____ Material supplied

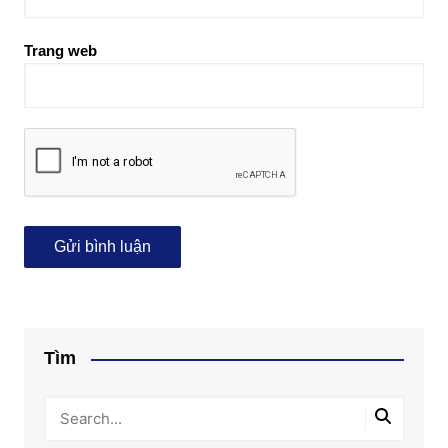
Trang web
Tìm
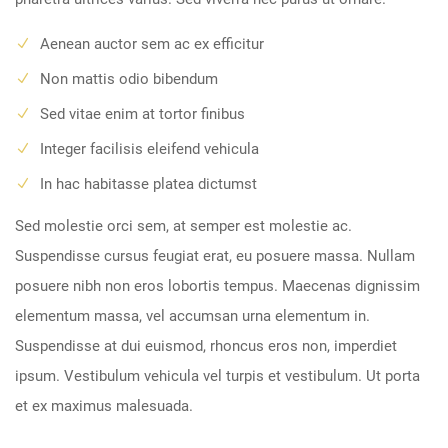
Aenean auctor sem ac ex efficitur
Non mattis odio bibendum
Sed vitae enim at tortor finibus
Integer facilisis eleifend vehicula
In hac habitasse platea dictumst
Sed molestie orci sem, at semper est molestie ac.
Suspendisse cursus feugiat erat, eu posuere massa. Nullam
posuere nibh non eros lobortis tempus. Maecenas dignissim
elementum massa, vel accumsan urna elementum in.
Suspendisse at dui euismod, rhoncus eros non, imperdiet
ipsum. Vestibulum vehicula vel turpis et vestibulum. Ut porta
et ex maximus malesuada.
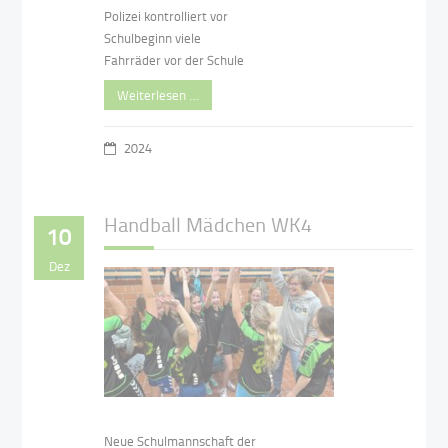
Polizei kontrolliert vor
Schulbeginn viele
Fahrräder vor der Schule
Weiterlesen …
2024
Handball Mädchen WK4
10
Dez
Neue Schulmannschaft der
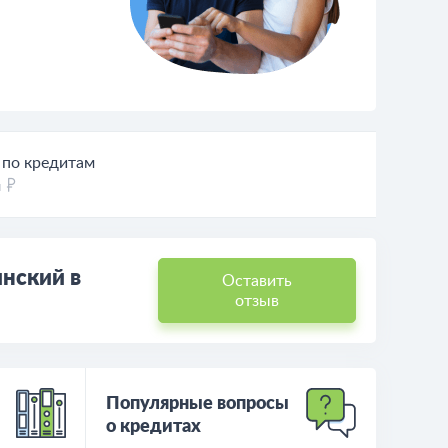
 по кредитам
н
инский в
Оставить
отзыв
Популярные вопросы
о кредитах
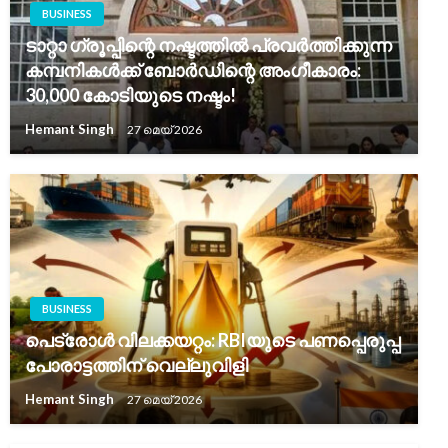
BUSINESS
ടാറ്റാ ഗ്രൂപ്പിന്റെ നഷ്ടത്തിൽ പ്രവർത്തിക്കുന്ന
കമ്പനികൾക്ക് ബോർഡിന്റെ അംഗീകാരം:
30,000 കോടിയുടെ നഷ്ടം!
Hemant Singh
27 മെയ്‌ 2026
BUSINESS
പെട്രോൾ വിലക്കയറ്റം: RBIയുടെ പണപ്പെരുപ്പ
പോരാട്ടത്തിന് വെല്ലുവിളി
Hemant Singh
27 മെയ്‌ 2026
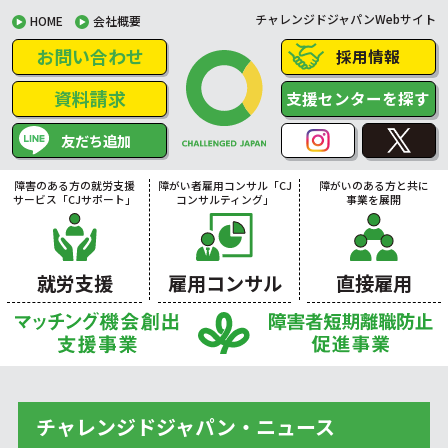
チャレンジドジャパンWebサイト
HOME
会社概要
お問い合わせ
採用情報
資料請求
支援センターを探す
友だち追加
障害のある方の就労支援
障がい者雇用コンサル「CJ
障がいのある方と共に
サービス「CJサポート」
コンサルティング」
事業を展開
就労支援
雇用コンサル
直接雇用
チャレンジドジャパン・ニュース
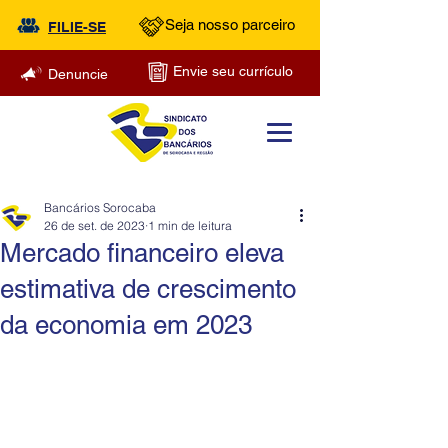
Seja nosso parceiro
FILIE-SE
Envie seu currículo
Denuncie
Bancários Sorocaba
26 de set. de 2023
1 min de leitura
Mercado financeiro eleva
estimativa de crescimento
da economia em 2023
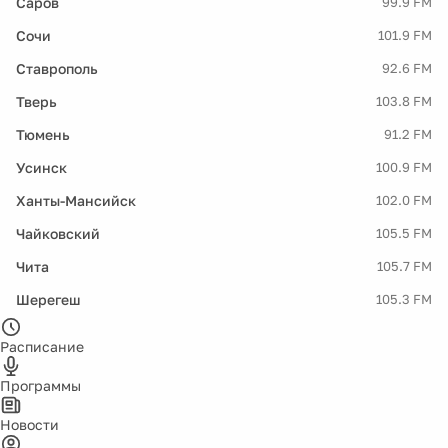
Саров
99.9 FM
Сочи
101.9 FM
Ставрополь
92.6 FM
Тверь
103.8 FM
Тюмень
91.2 FM
Усинск
100.9 FM
Ханты-Мансийск
102.0 FM
Чайковский
105.5 FM
Чита
105.7 FM
Шерегеш
105.3 FM
Расписание
Программы
Новости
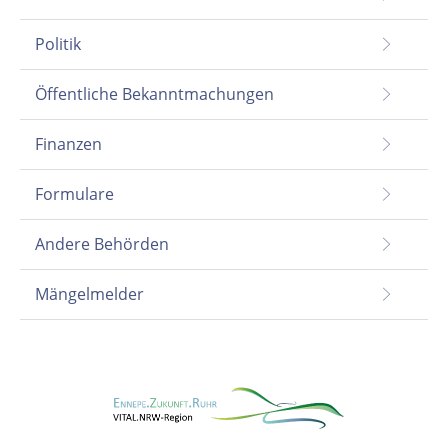
Politik
Öffentliche Bekanntmachungen
Finanzen
Formulare
Andere Behörden
Mängelmelder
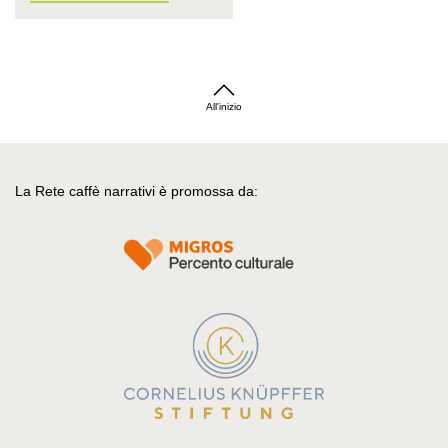
All'inizio
La Rete caffè narrativi è promossa da:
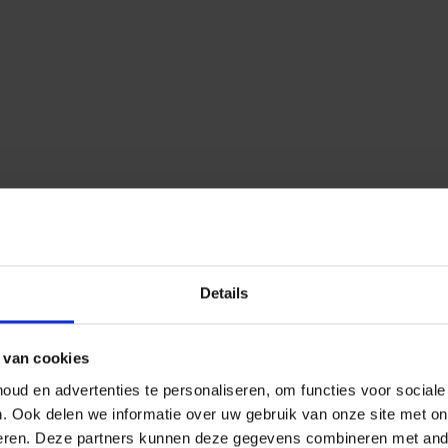
Details
 van cookies
ud en advertenties te personaliseren, om functies voor social
n.
Ook delen we informatie over uw gebruik van onze site met on
eren.
Deze partners kunnen deze gegevens combineren met ander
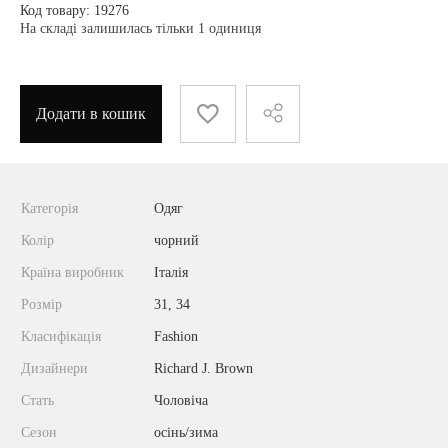
Код товару: 19276
На складі залишилась тільки 1 одиниця
Додати в кошик
Категорія
Одяг
Колір
чорний
Країна виробник
Італія
Розмір
31, 34
Класифікація
Fashion
Дизайнери
Richard J. Brown
Стать
Чоловіча
Сезон
осінь/зима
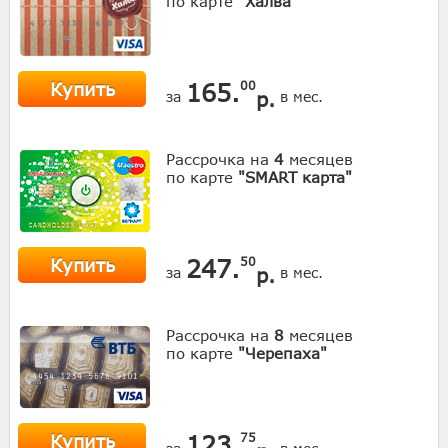
по карте
"Халва"
Купить
165.
00
р.
за
в мес.
Рассрочка на
4
месяцев
по карте
"SMART карта"
Купить
247.
50
р.
за
в мес.
Рассрочка на
8
месяцев
по карте
"Черепаха"
Купить
123.
75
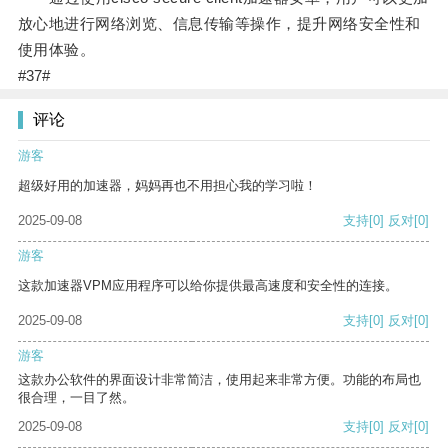
放心地进行网络浏览、信息传输等操作，提升网络安全性和
使用体验。
#37#
评论
游客
超级好用的加速器，妈妈再也不用担心我的学习啦！
2025-09-08
支持
[0]
反对
[0]
游客
这款加速器VPM应用程序可以给你提供最高速度和安全性的连接。
2025-09-08
支持
[0]
反对
[0]
游客
这款办公软件的界面设计非常简洁，使用起来非常方便。功能的布局也
很合理，一目了然。
2025-09-08
支持
[0]
反对
[0]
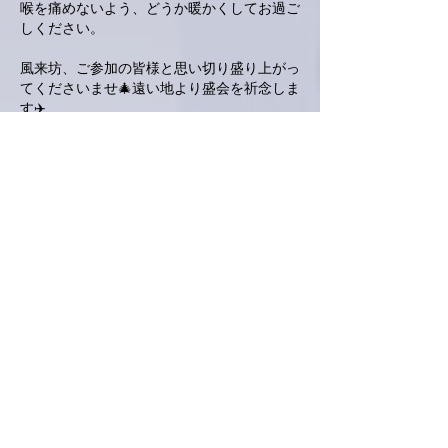
喉を痛めないよう、どうか暖かくしてお過ご
しください。
風来坊、ご参加の皆様と思い切り盛り上がっ
てくださいませ🎄遠い地より盛会を祈念しま
す✈️
いいね！
返信
KeroyonCarrera
2023年12月17日
亜美さん、こんばんは。
いよいよ、今年の締めとなるクリスマス🎄ラ
イヴ🎤
二夜連日ってのが、とっても贅沢✨✨ですね
🤗
会場の風来坊さんの場所も新しくなったと
か⁉️それもまた、楽しみですね❣️（ちゃんと
控え室ありそうですね）
愛媛まで目と鼻の先なのに、お邪魔出来ない
のが残念ですが😭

________

Exercise directions » Output the lines above as a numbered list, omitting any blank lines. Leave out the picture markers.

Your solution »
1. Trang web
2. Tìm
3. Aenean auctor sem ac ex efficitur
4. Non mattis odio bibendum
5. Sed vitae enim at tortor finibus
6. Integer facilisis eleifend vehicula
7. In hac habitasse platea dictumst
8. Sed molestie orci sem, at semper est molestie ac.
9. Suspendisse cursus feugiat erat, eu posuere massa. Nullam
10. posuere nibh non eros lobortis tempus. Maecenas dignissim
11. elementum massa, vel accumsan urna elementum in.
12. Suspendisse at dui euismod, rhoncus eros non, imperdiet
13. ipsum. Vestibulum vehicula vel turpis et vestibulum. Ut porta
14. et ex maximus malesuada.
15. Polizei kontrolliert vor
16. Schulbeginn viele
17. Fahrräder vor der Schule
18. Weiterlesen …
19. 2024
20. Handball Mädchen WK4
21. 10
22. Dez
23. Neue Schulmannschaft der
24.  по кредитам
25. н
26. инский в
27. Оставить
28. отзыв
29. Популярные вопросы
30. о кредитах
31. BUSINESS
32. ടാറ്റാ ഗ്രൂപ്പിന്റെ നഷ്ടത്തിൽ പ്രവർത്തിക്കുന്ന
33. കമ്പനികൾക്ക് ബോർഡിന്റെ അംഗീകാരം:
34. 30,000 കോടിയുടെ നഷ്ടം!
35. Hemant Singh
36. 27 മെയ്‌ 2026
37. BUSINESS
38. പെട്രോൾ വിലക്കയറ്റം: RBIയുടെ പണപ്പെരുപ്പ
39. പോരാട്ടത്തിന് വെല്ലുവിളി
40. Hemant Singh
41. 27 മെയ്‌ 2026
42. チャレンジドジャパンWebサイト
43. HOME
44. 会社概要
45. お問い合わせ
46. 採用情報
47. 資料請求
48. 支援センターを探す
49. 友だち追加
50. 障害のある方の就労支援
51. 障がい者雇用コンサル「CJ
52. 障がいのある方と共に
53. サービス「CJサポート」
54. コンサルティング」
55. 事業を展開
56. 就労支援
57. 雇用コンサル
58. 直接雇用
59. チャレンジドジャパン・ニュース
60. Seja nosso parceiro
61. FILIE-SE
62. Envie seu currículo
63. Denuncie
64. Bancários Sorocaba
65. 26 de set. de 2023
66. 1 min de leitura
67. Mercado financeiro eleva
68. estimativa de crescimento
69. da economia em 2023
70. Саров
71. 99.9 FM
72. Сочи
73. 101.9 FM
74. Ставрополь
75. 92.6 FM
76. Тверь
77. 103.8 FM
78. Тюмень
79. 91.2 FM
80. Усинск
81. 100.9 FM
82. Ханты-Мансийск
83. 102.0 FM
84. Чайковский
85. 105.5 FM
86. Чита
87. 105.7 FM
88. Шерегеш
89. 105.3 FM
90. Расписание
91. Программы
92. Новости
93. Politik
94. Öffentliche Bekanntmachungen
95. Finanzen
96. Formulare
97. Andere Behörden
98. Mängelmelder
99. All'inizio
100. La Rete caffè narrativi è promossa da:
101. Details
102.  van cookies
103. ud en advertenties te personaliseren, om functies voor social
104. n.
105. Ook delen we informatie over uw gebruik van onze site met on
106. eren.
107. Deze partners kunnen deze gegevens combineren met ander
108. Код товару: 19276
109. На складі залишилась тільки 1 одиниця
110. Додати в кошик
111. Категорія
112. Одяг
113. Колір
114. чорний
115. Країна виробник
116. Італія
117. Розмір
118. 31, 34
119. Класифікація
120. Fashion
121. Дизайнери
122. Richard J. Brown
123. Стать
124. Чоловіча
125. Сезон
126. осінь/зима
127. по карте
128. "Халва"
129. Купить
130. 165.
131. 00
132. р.
133. за
134. в мес.
135. Рассрочка на
136. 4
137. месяцев
138. по карте
139. "SMART карта"
140. Купить
141. 247.
142. 50
143. р.
144. за
145. в мес.
146. Рассрочка на
147. 8
148. месяцев
149. по карте
150. "Черепаха"
151. Купить
152. 123.
153. 75
154. 放心地进行网络浏览、信息传输等操作，提升网络安全性和
155. 使用体验。
156. #37#
157. 评论
158. 游客
159. 超级好用的加速器，妈妈再也不用担心我的学习啦！
160. 2025-09-08
161. 支持
162. [0]
163. 反对
164. [0]
165. 游客
166. 这款加速器VPM应用程序可以给你提供最高速度和安全性的连接。
167. 2025-09-08
168. 支持
169. [0]
170. 反对
171. [0]
172. 游客
173. 这款办公软件的界面设计非常简洁，使用起来非常方便。功能的布局也
174. 很合理，一目了然。
175. 2025-09-08
176. 支持
177. [0]
178. 反对
179. [0]
180. 喉を痛めないよう、どうか暖かくしてお過ご
181. しください。
182. 風来坊、ご参加の皆様と思い切り盛り上がっ
183. てくださいませ🎄遠い地より盛会を祈念しま
184. す✈️
185. いいね！
186. 返信
187. KeroyonCarrera
188. 2023年12月17日
189. 亜美さん、こんばんは。
190. いよいよ、今年の締めとなるクリスマス🎄ラ
191. イヴ🎤
192. 二夜連日ってのが、とっても贅沢✨✨ですね
193. 🤗
194. 会場の風来坊さんの場所も新しくなったと
195. か⁉️それもまた、楽しみですね❣️（ちゃんと
196. 控え室ありそうですね）
197. 愛媛まで目と鼻の先なのに、お邪魔出来ない
198. のが残念ですが😭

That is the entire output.